Put the lines of the listing below, from the line with "Page size: 1654x931." up to and including the line with "text_box Help everyone", into a JSON list of strings with one string per line. Skip blank lines.

====== Data rows

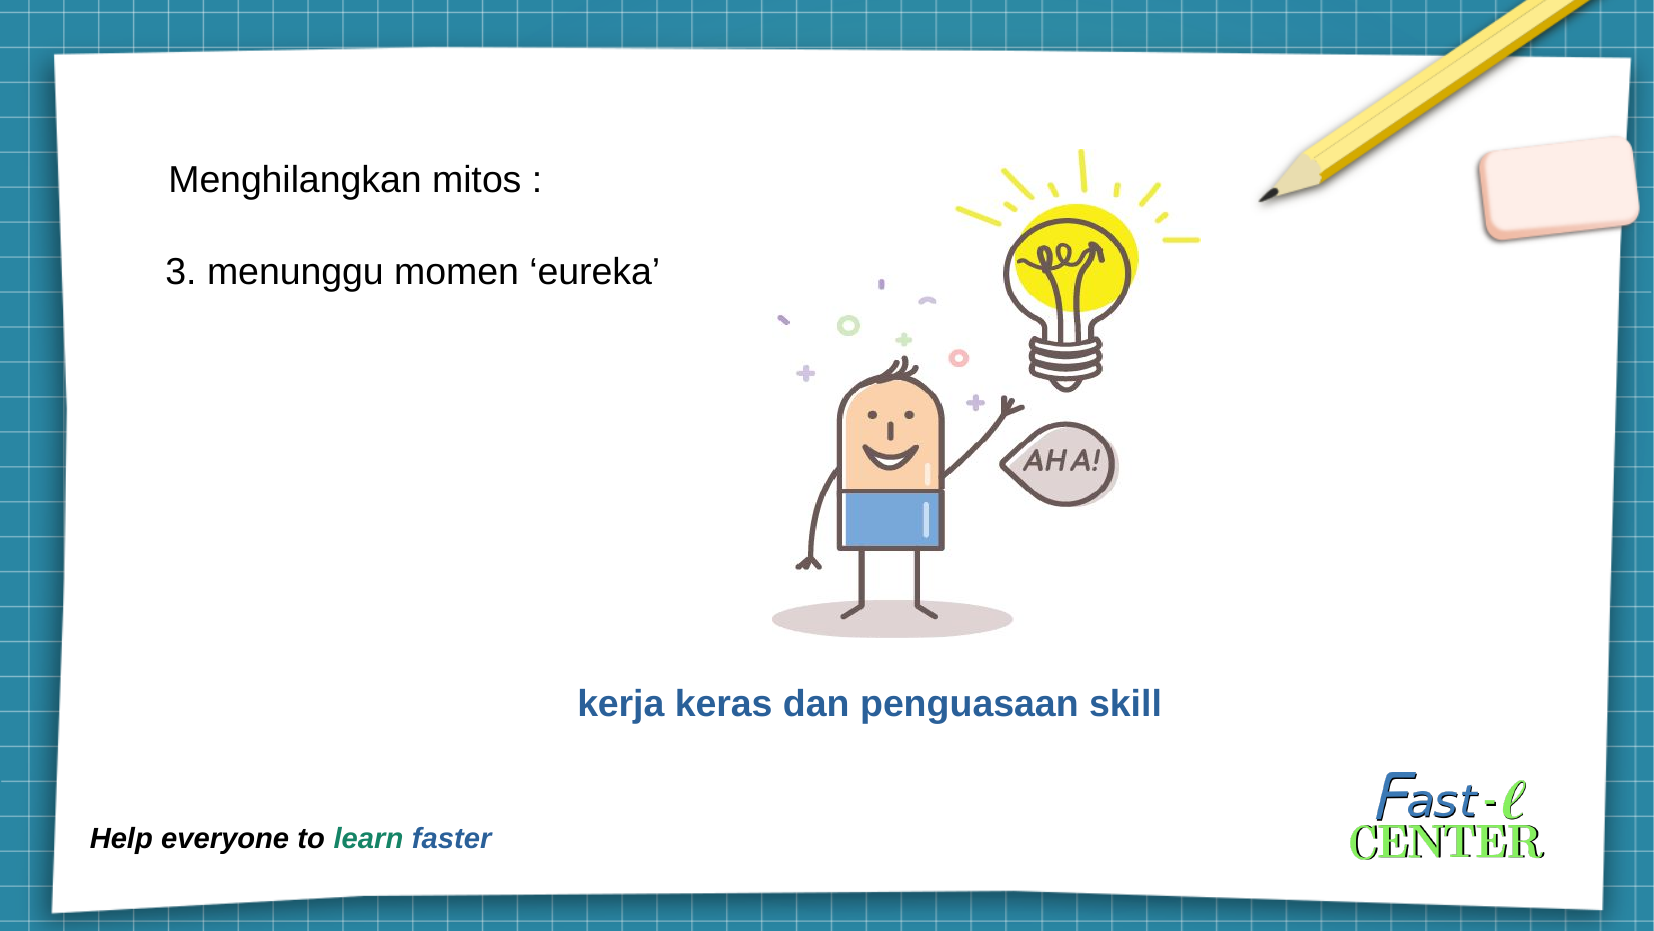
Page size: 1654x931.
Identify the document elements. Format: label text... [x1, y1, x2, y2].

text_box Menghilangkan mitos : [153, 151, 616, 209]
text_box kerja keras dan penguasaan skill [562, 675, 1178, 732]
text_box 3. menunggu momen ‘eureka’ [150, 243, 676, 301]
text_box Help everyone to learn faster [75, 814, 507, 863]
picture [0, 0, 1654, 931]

============
====== Data rows

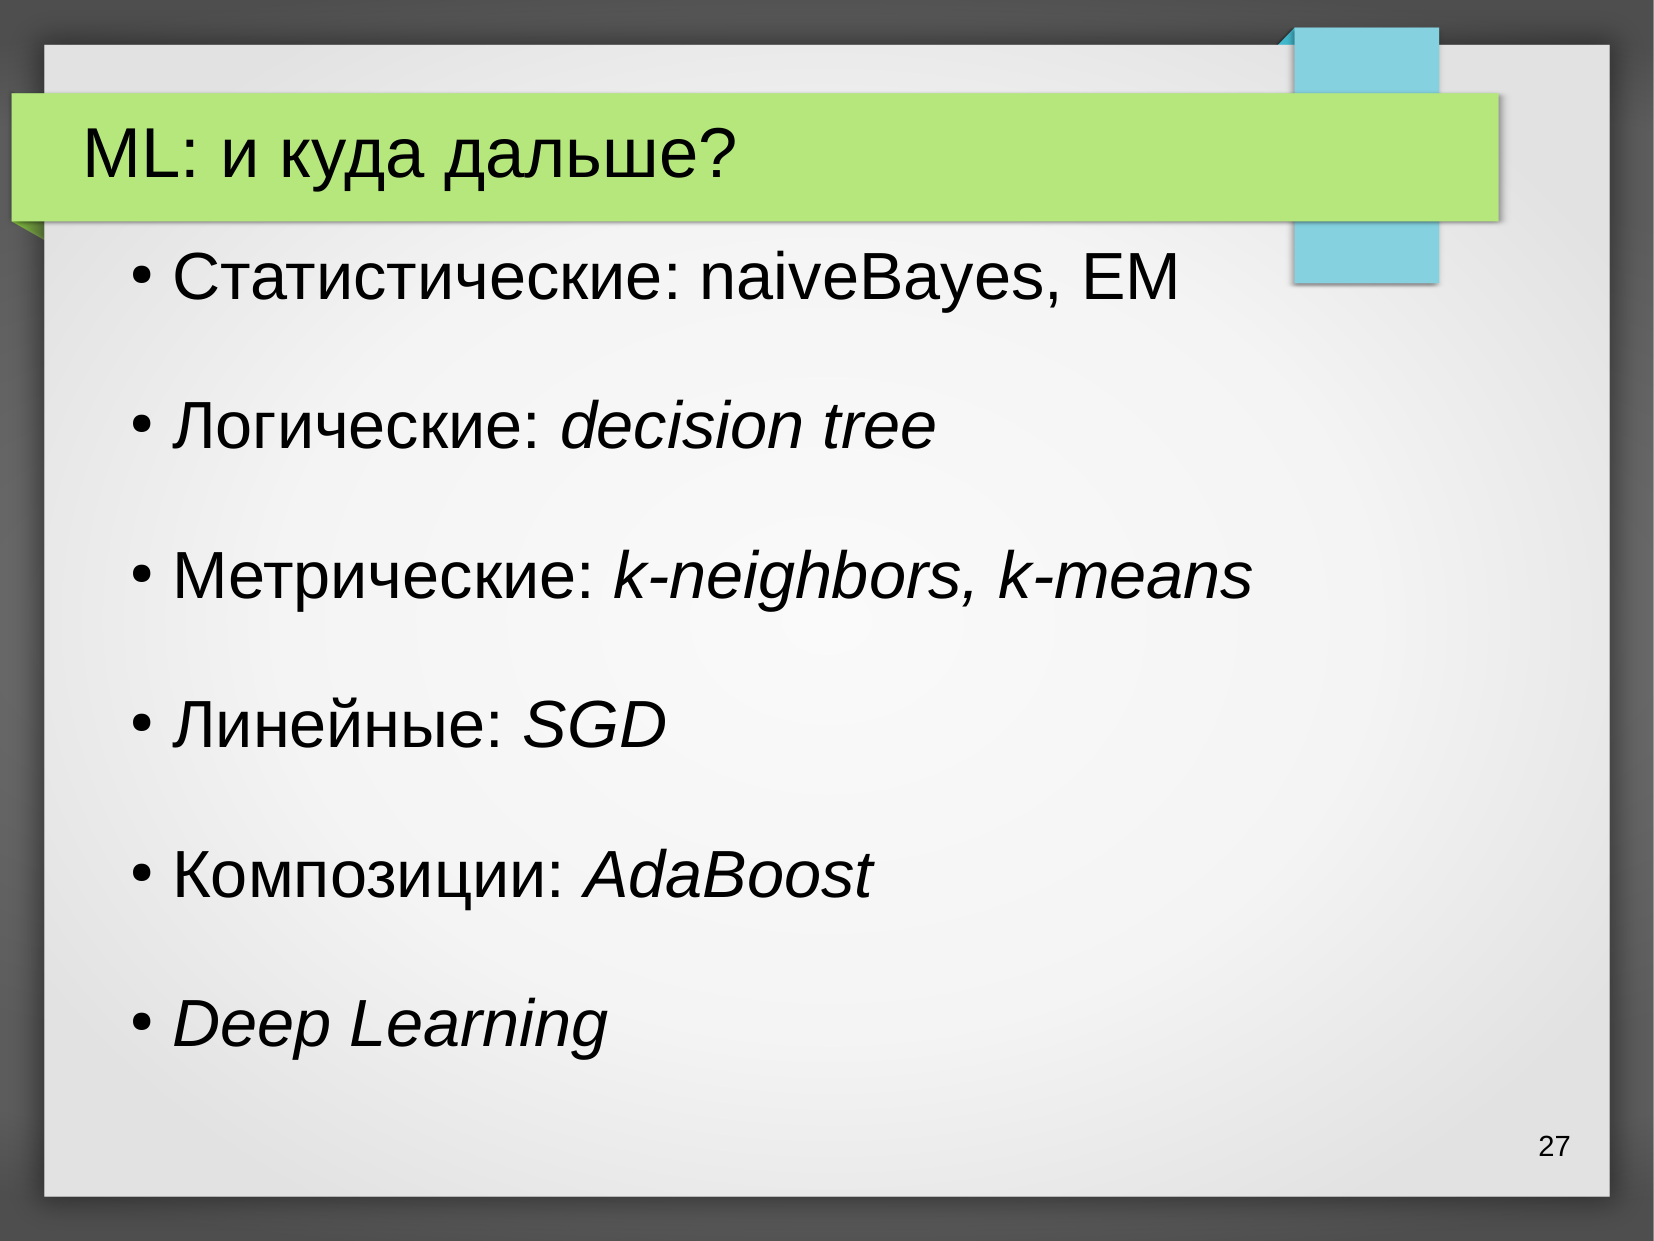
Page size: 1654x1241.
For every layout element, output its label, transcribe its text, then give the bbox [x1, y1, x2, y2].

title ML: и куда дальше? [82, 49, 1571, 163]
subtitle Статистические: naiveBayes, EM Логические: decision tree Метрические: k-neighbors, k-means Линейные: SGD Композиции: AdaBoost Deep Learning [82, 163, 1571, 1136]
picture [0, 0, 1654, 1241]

============
====== Data rows

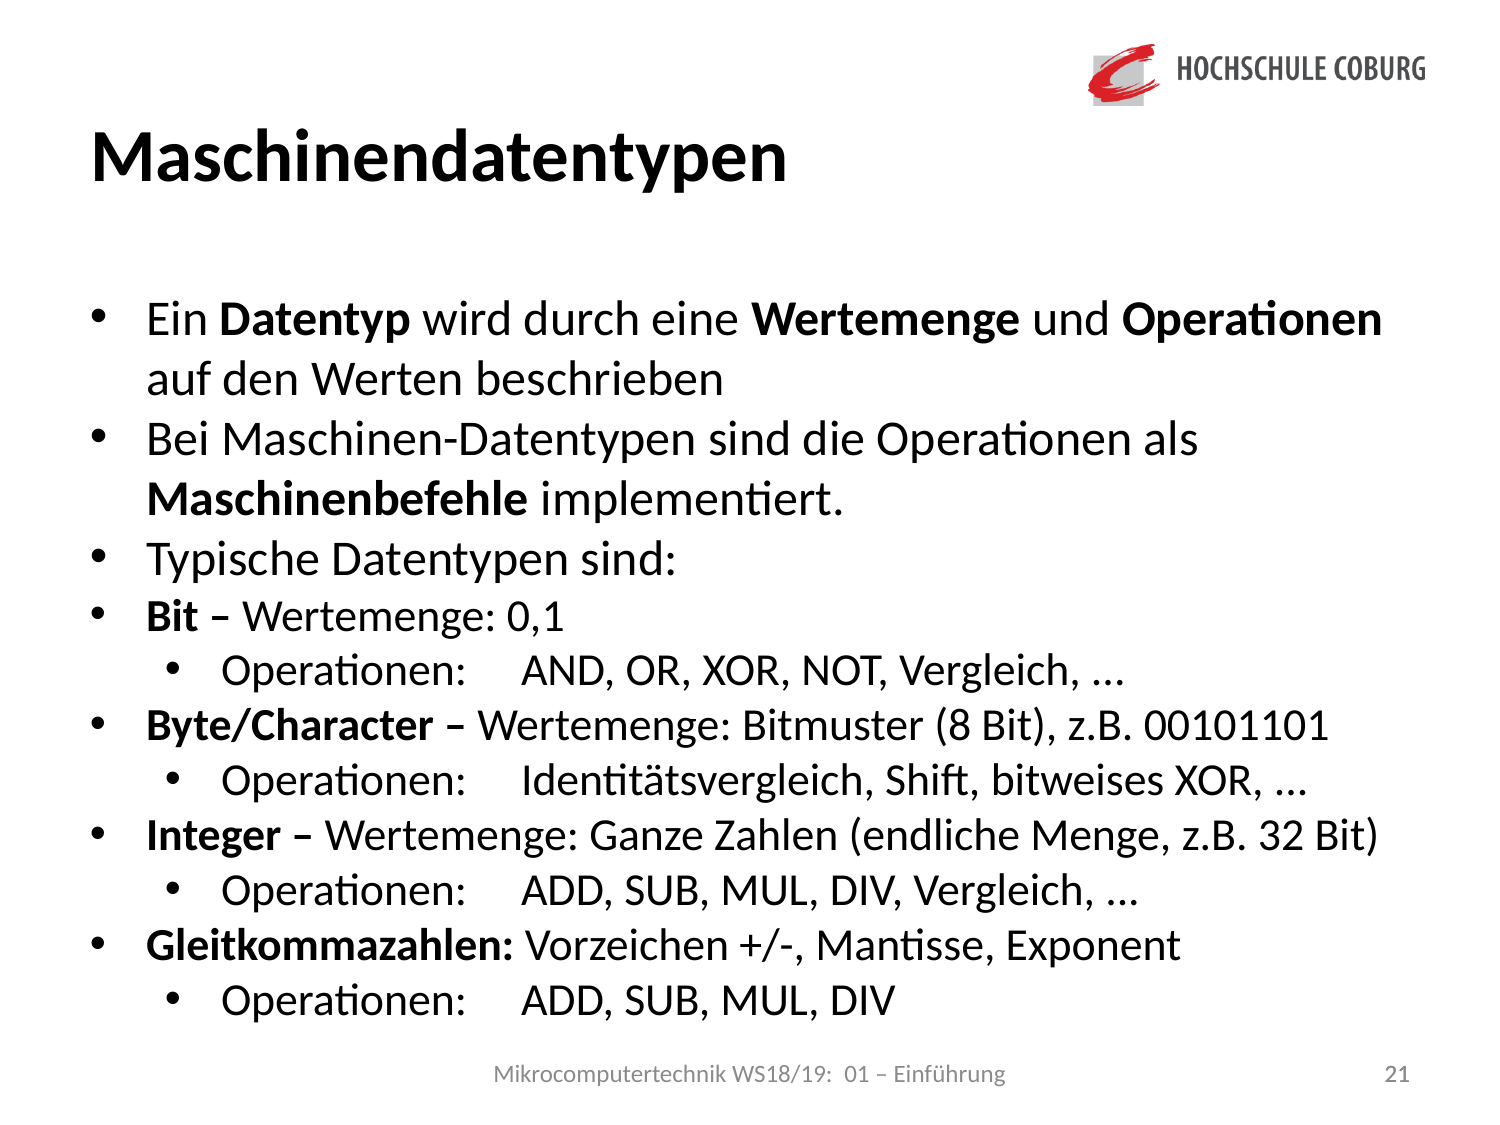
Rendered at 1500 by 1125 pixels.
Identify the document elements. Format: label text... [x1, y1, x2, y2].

============

Result:
[
  "Page size: 1654x931.",
  "Identify the document elements. Format: label text... [x1, y1, x2, y2].",
  "text_box Menghilangkan mitos : [153, 151, 616, 209]",
  "text_box kerja keras dan penguasaan skill [562, 675, 1178, 732]",
  "text_box 3. menunggu momen ‘eureka’ [150, 243, 676, 301]",
  "text_box Help everyone to learn faster [75, 814, 507, 863]"
]